We are all, mostly, now aware of some of the principles of behavioral economics that emphasize how the order and manner of information presentation can control what we think. At the least, the Yahoo response to my query created cognitive dissonance when I realized what had happened (it might be worse if this occurred without my recognizing it!). Cognitive dissonance is explained this way by the folks at Psychology Today:

The theory of cognitive dissonance proposes that people are averse to inconsistencies within their own minds. It offers one explanation for why people sometimes make an effort to adjust their thinking when their own thoughts, words, or behaviors seem to clash with each other.

When one learns new information that challenges a deeply held belief, for example, or acts in a way that seems to undercut a favorable self-image, that person may feel motivated to somehow resolve the negative feeling that results—to restore cognitive consonance. Though a person may not always resolve cognitive dissonance, the response to it may range from ignoring the source of it to changing one’s beliefs or behavior to eliminate the conflict. [https://bit.ly/3C0QeVK]

Given that, for example, Bing reportedly gets 1.3 billion visits per month, you wouldn’t have to succeed at altering thinking patterns of a large share to affect a huge number of people.

To be clear, I am not advocating content control, which would create a multitude of practical and legal problems. But if my experience with my Biden speech search is a frequent occurrence, there is cause for (1) alarm and (2) some form of investigation/exposure, including ultimately some form of mandatory disclosure/warnings about the practices being used to deliver information. Yes, yes, I get that there are First Amendment issues there too, but it is unclear to me whether the issue is being examined outside the near-hysterical drumbeat of right-wing whining about censorship (for which little to no evidence appears to exist).

The termination of Donald Trump’s access to Twitter and Facebook was based upon blatant and repeated violations of the Terms of Service. Trump’s posts involved demonstrable lies and misinformation about matters of vital public importance.

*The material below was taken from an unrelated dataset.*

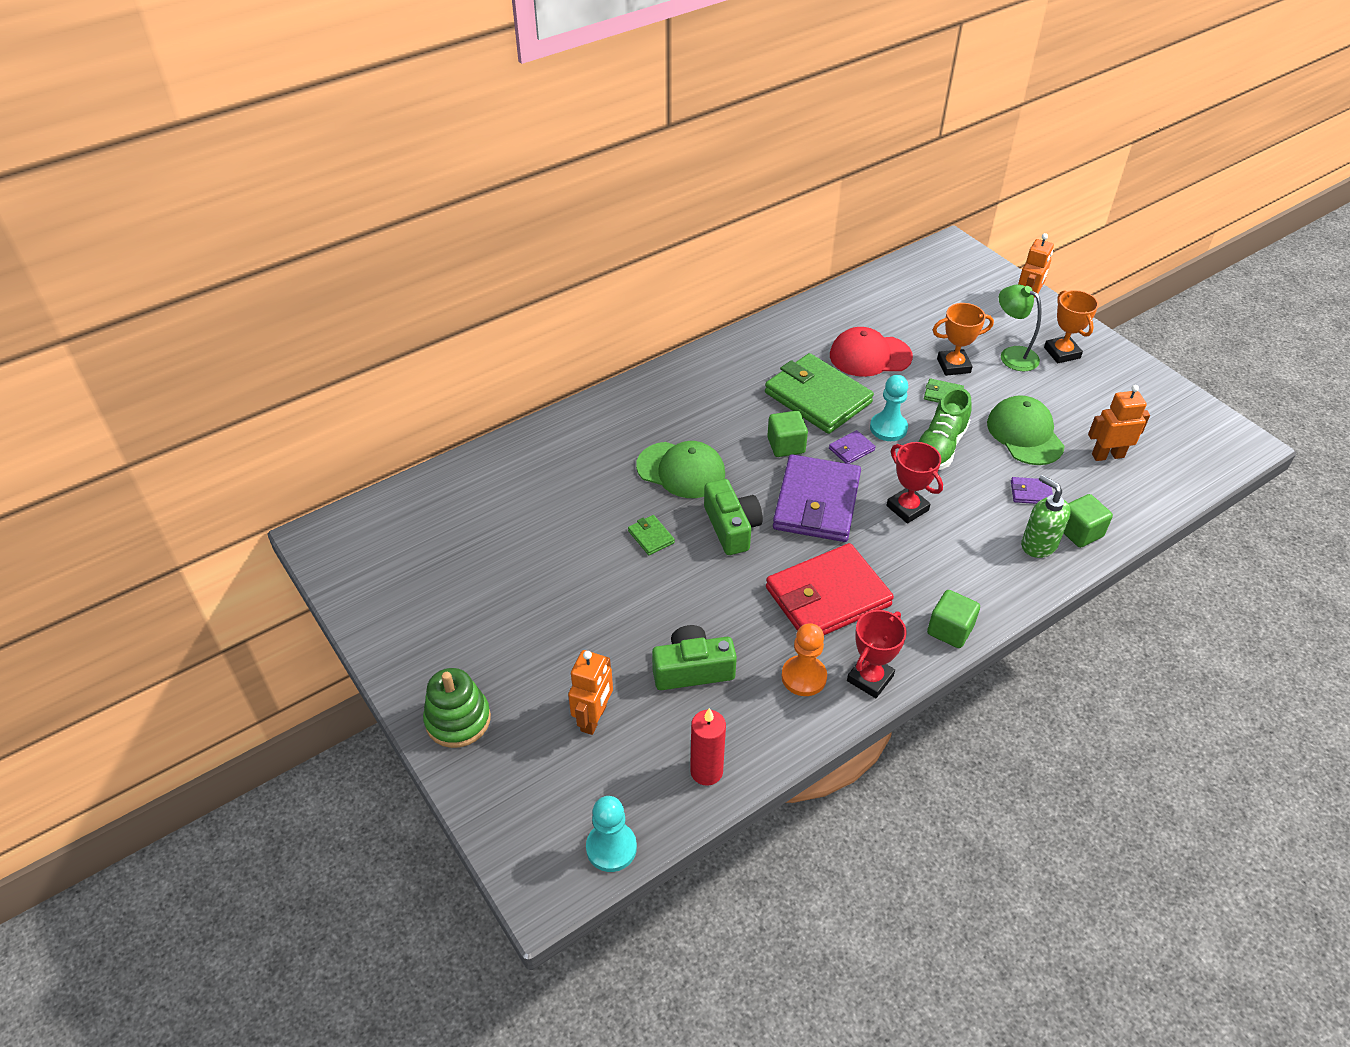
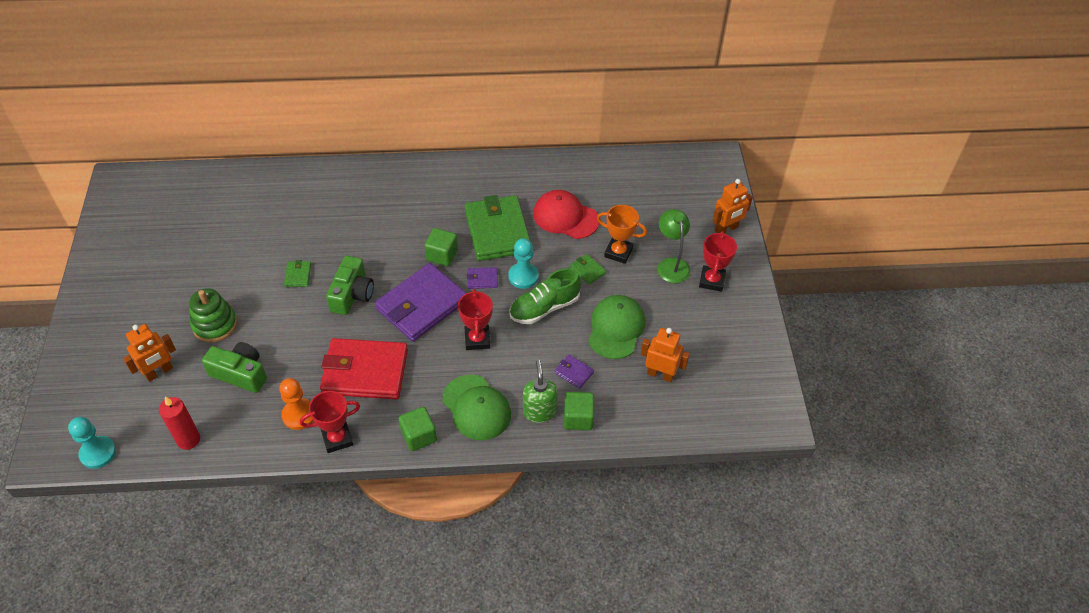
camera: 30 degrees right, 5 degrees up
green stacking toy [423,668,491,748] -> green stacking toy moved to [189,288,237,343]
green cap [636,441,725,498] -> green cap moved to [442,374,511,440]
orange trophy [1044,290,1098,363] -> red trophy [699,231,737,292]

He had many opportunities to stop but, if anything, he escalated his misconduct with his continuing false claims about election fraud.

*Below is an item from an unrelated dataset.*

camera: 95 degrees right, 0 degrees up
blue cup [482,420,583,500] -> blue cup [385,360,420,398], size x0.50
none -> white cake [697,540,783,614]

The major Internet platforms are, in my opinion, making a huge mistake with their cavalier approach to Terms of Service and enforcement. I understand that at their scale of operations, there is no simple solution. But to understand what is being done, a process of analysis of how the systems could be improved must begin, leading ultimately to public pressure for positive change. This is an essential process for the preservation of democracy in this country. Just imagine what would happen if control of one of these behemoths were to fall into the wrong hands. Indeed, it may have already happened.